Monday, August 28, 2006

The Search for Breakfast

Originally and literally part of this far by faith and cited exactly:

This is not among my most sparkling literary achievements, but it portrays the neighborhood’s social location fairly well, though without any seriously sociological or anthropological commentary (no theological insights, either—after all, the weekly publication was not remotely church-related). With more protective changes of faces and places, in this review I’m still hiding the burden of guilt!
Pete’s Eats and Sam’s II
The Search for Breakfast

What makes a restaurant a good place to have breakfast on the way to work? We recently looked for the answer in two local eating places.

You might wonder how people who used to rely on the Lockout Diner for breakfast on the way to work have been managing to last on the job until lunch. Well, one possibility is that by now they have found Pete’s Eats at 468 Southfield Avenue, down the street from where the landmark diner used to be.

Pete’s opens at 5:30 a.m. weekdays and Saturdays, thus making it a good place for those who begin their day early. The service is friendly, efficient, and most important, fast. The food is cleanly-prepared, not greasy, and the portions more than adequate. A cup of fresh drip coffee is 95¢ ordered separately, with a free refill if you have breakfast; otherwise a second cup is 80¢. The menu lists the expected standard breakfast items at reasonable prices, with six combinations. They range from the Number 6: $1.99 for one egg, homefries, toast and coffee, to the No. 1, called “Super Beat the House”: $5.49 for three eggs, choice of bacon, sausage or ham; three pancakes, toast, homefries, juice, coffee.

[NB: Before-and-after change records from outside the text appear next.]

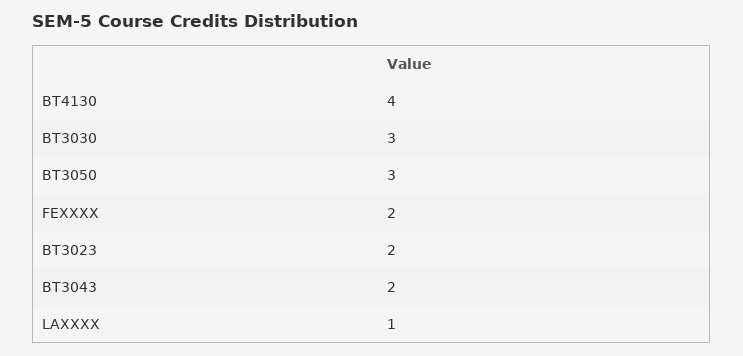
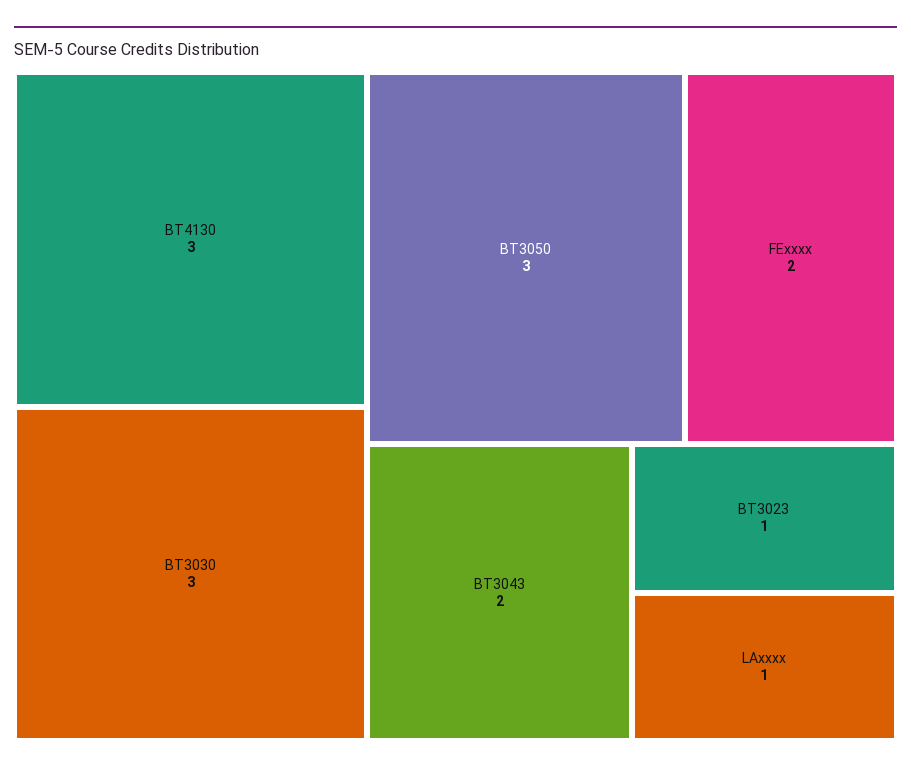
  {
-   "BT4130": 4,
+   "BT4130": 3,
    "BT3030": 3,
    "BT3050": 3,
    "FEXXXX": 2,
-   "BT3023": 2,
+   "BT3023": 1,
    "BT3043": 2,
    "LAXXXX": 1
  }

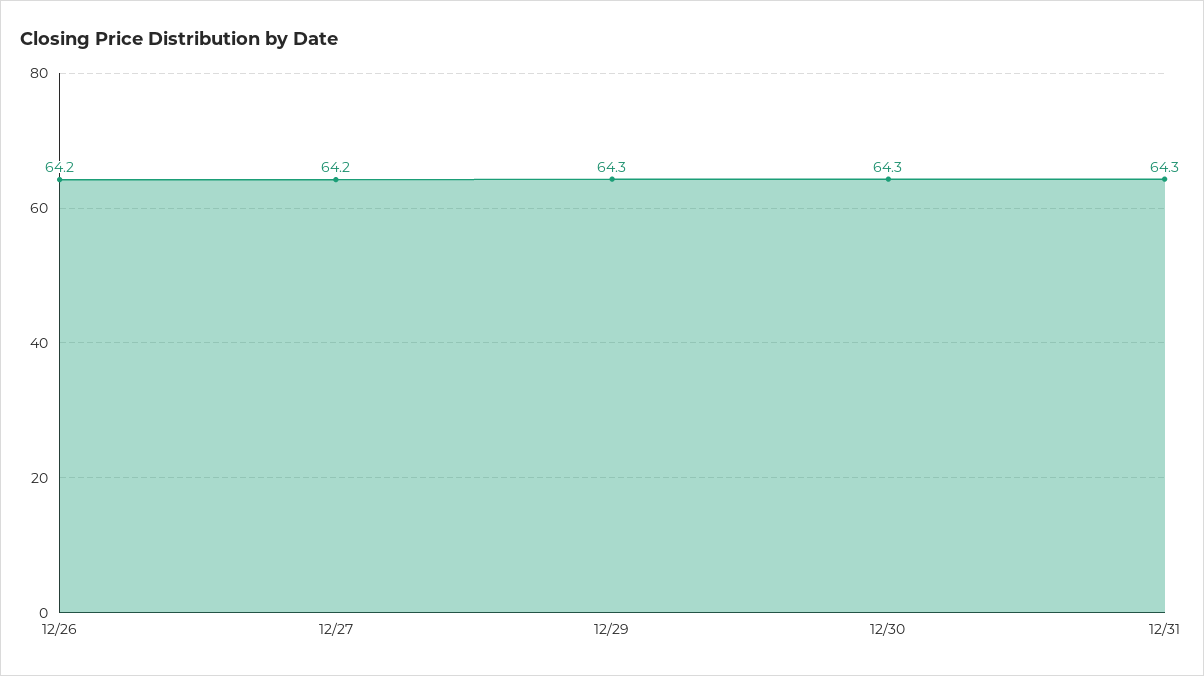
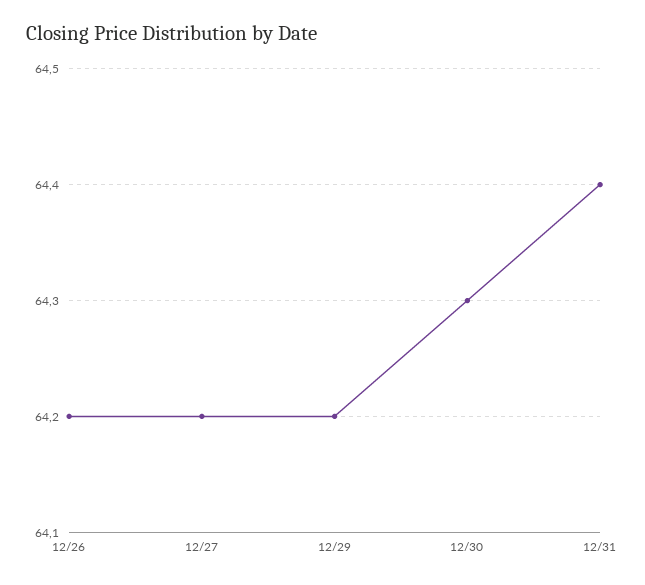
  {
    "12/26": 64.2,
    "12/27": 64.2,
-   "12/29": 64.3,
+   "12/29": 64.2,
    "12/30": 64.3,
-   "12/31": 64.3
+   "12/31": 64.4
  }

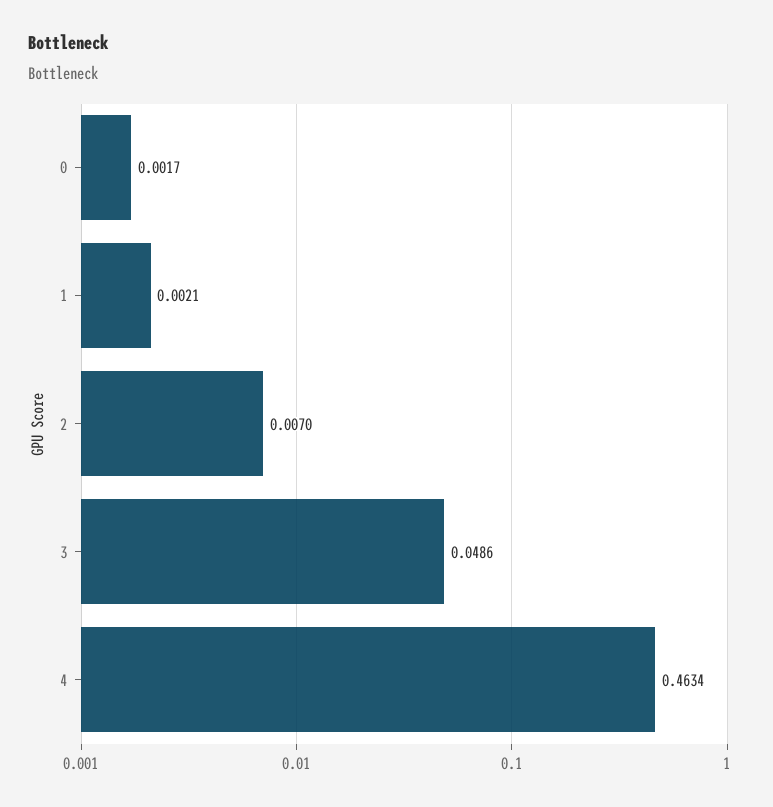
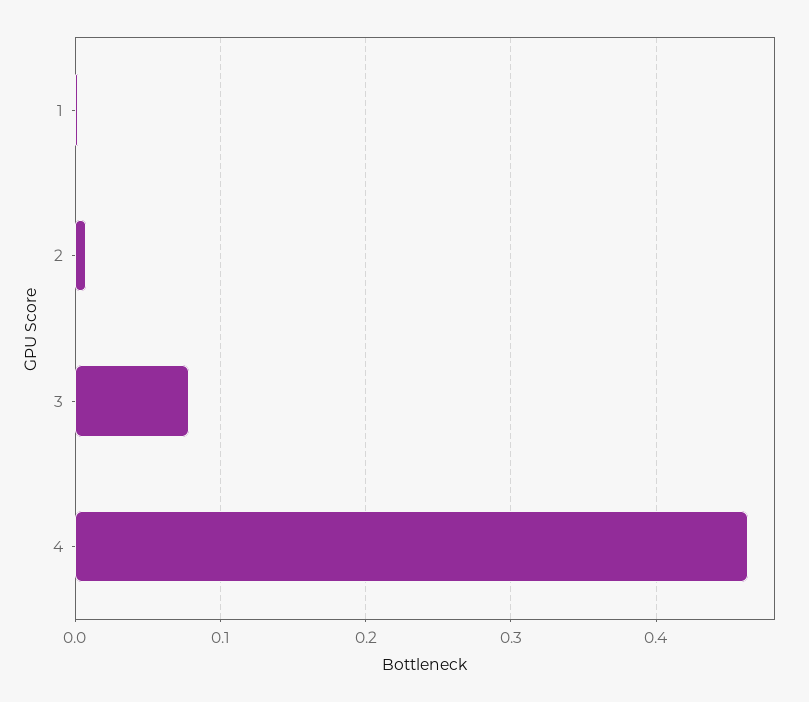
  {
-   "0": 0.0017,
    "1": 0.0021,
    "2": 0.007,
-   "3": 0.0486,
+   "3": 0.08,
    "4": 0.4634
  }

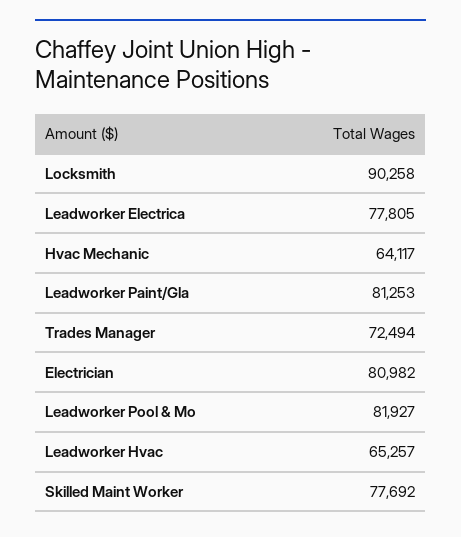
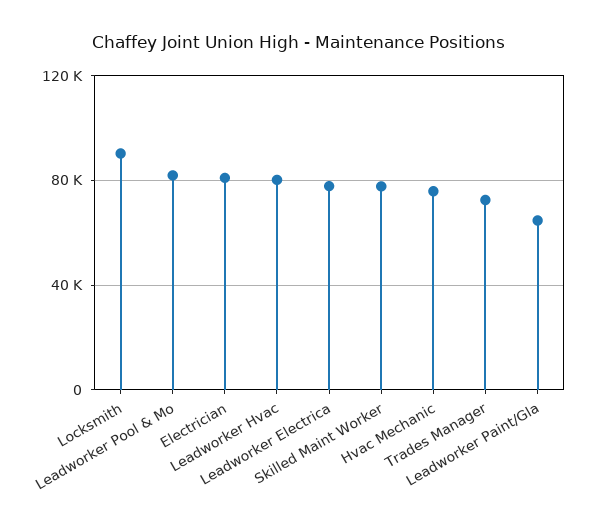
  {
    "Locksmith": 90258,
    "Leadworker Electrica": 77805,
-   "Hvac Mechanic": 64117,
+   "Hvac Mechanic": 75000,
-   "Leadworker Paint/Gla": 81253,
+   "Leadworker Paint/Gla": 65000,
    "Trades Manager": 72494,
    "Electrician": 80982,
    "Leadworker Pool & Mo": 81927,
-   "Leadworker Hvac": 65257,
+   "Leadworker Hvac": 80000,
    "Skilled Maint Worker": 77692
  }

For our breakfasts at Pete’s we chose the No. 3: two eggs, homefries, toast and coffee, with three sausages. This combination was $3.79, and grapefruit juice added an additional 85¢. We also had a single order of three pieces of French toast ($2.75), coffee, and a medium orange juice (85¢). The three sausages were well-browned and drained, and the eggs had the right degree of doneness. The homefries also were crisp, although for our taste they could have been browner. Also well-cooked and greaseless was the French toast, which was prepared with an adequate amount of egg to give it the appropriate golden color. Our only quibble would be that it might have been browned a bit more on the outside.

The service was fast and pleasant. The server brought our coffee while we decided on what else to order and it was only a few minutes from order to service. This was a little after 8:30, so the place wasn’t crowded, and we would expect it to take a little longer during peak hours, but the efficiency we found leads us to expect fast service at all times, an important factor when having breakfast on the way to work. All things considered, Pete’s Eats is a good addition to the Southfield/Patton Square area.

In the Naugatuck area, we tried another breakfast place that opens at 6 a.m., early enough for most folks on their way to work. Sam’s II, within sniffing distance of Willow Bay, offers a quiet atmosphere, good food and competitive prices. Its location in the Pilgrim Mall complex on Mohegan Boulevard means more than ample parking at breakfast time.

The bill of fare at Sam’s also includes classic American breakfast items; à la carte and complete meals are available. We were offered strong, flavorful coffee as soon as we arrived and chose the same breakfasts as we had had at Pete’s, but at Sam’s the coffee and bacon were included on a combination with the French toast. The homefries were cooked with onion and diced rather than sliced. Otherwise, the food was comparable to Pete’s, as was the service.

In general, the offerings were similar to those at Pete’s, although the combinations varied, and the prices, although there were some differences, were close.

The greatest difference is in the atmosphere of the two eating places. Pete’s is pocket-sized and well-lit; the three tables and seven counter stools seat a total of nineteen people. Sam’s is fairly sizeable and not brightly illuminated. The booths provide sufficient privacy to allow for comfortable chatting with friends or spreading out the newspaper while eating breakfast. Since the place is large, one would not feel compelled to move on quickly after eating.

To partially answer the question we asked in beginning this review, most would agree that convenience, fast service, good food at reasonable prices and cleanliness are most important. We found all of these at both Pete’s Eats and Sam’s II and hope you will too!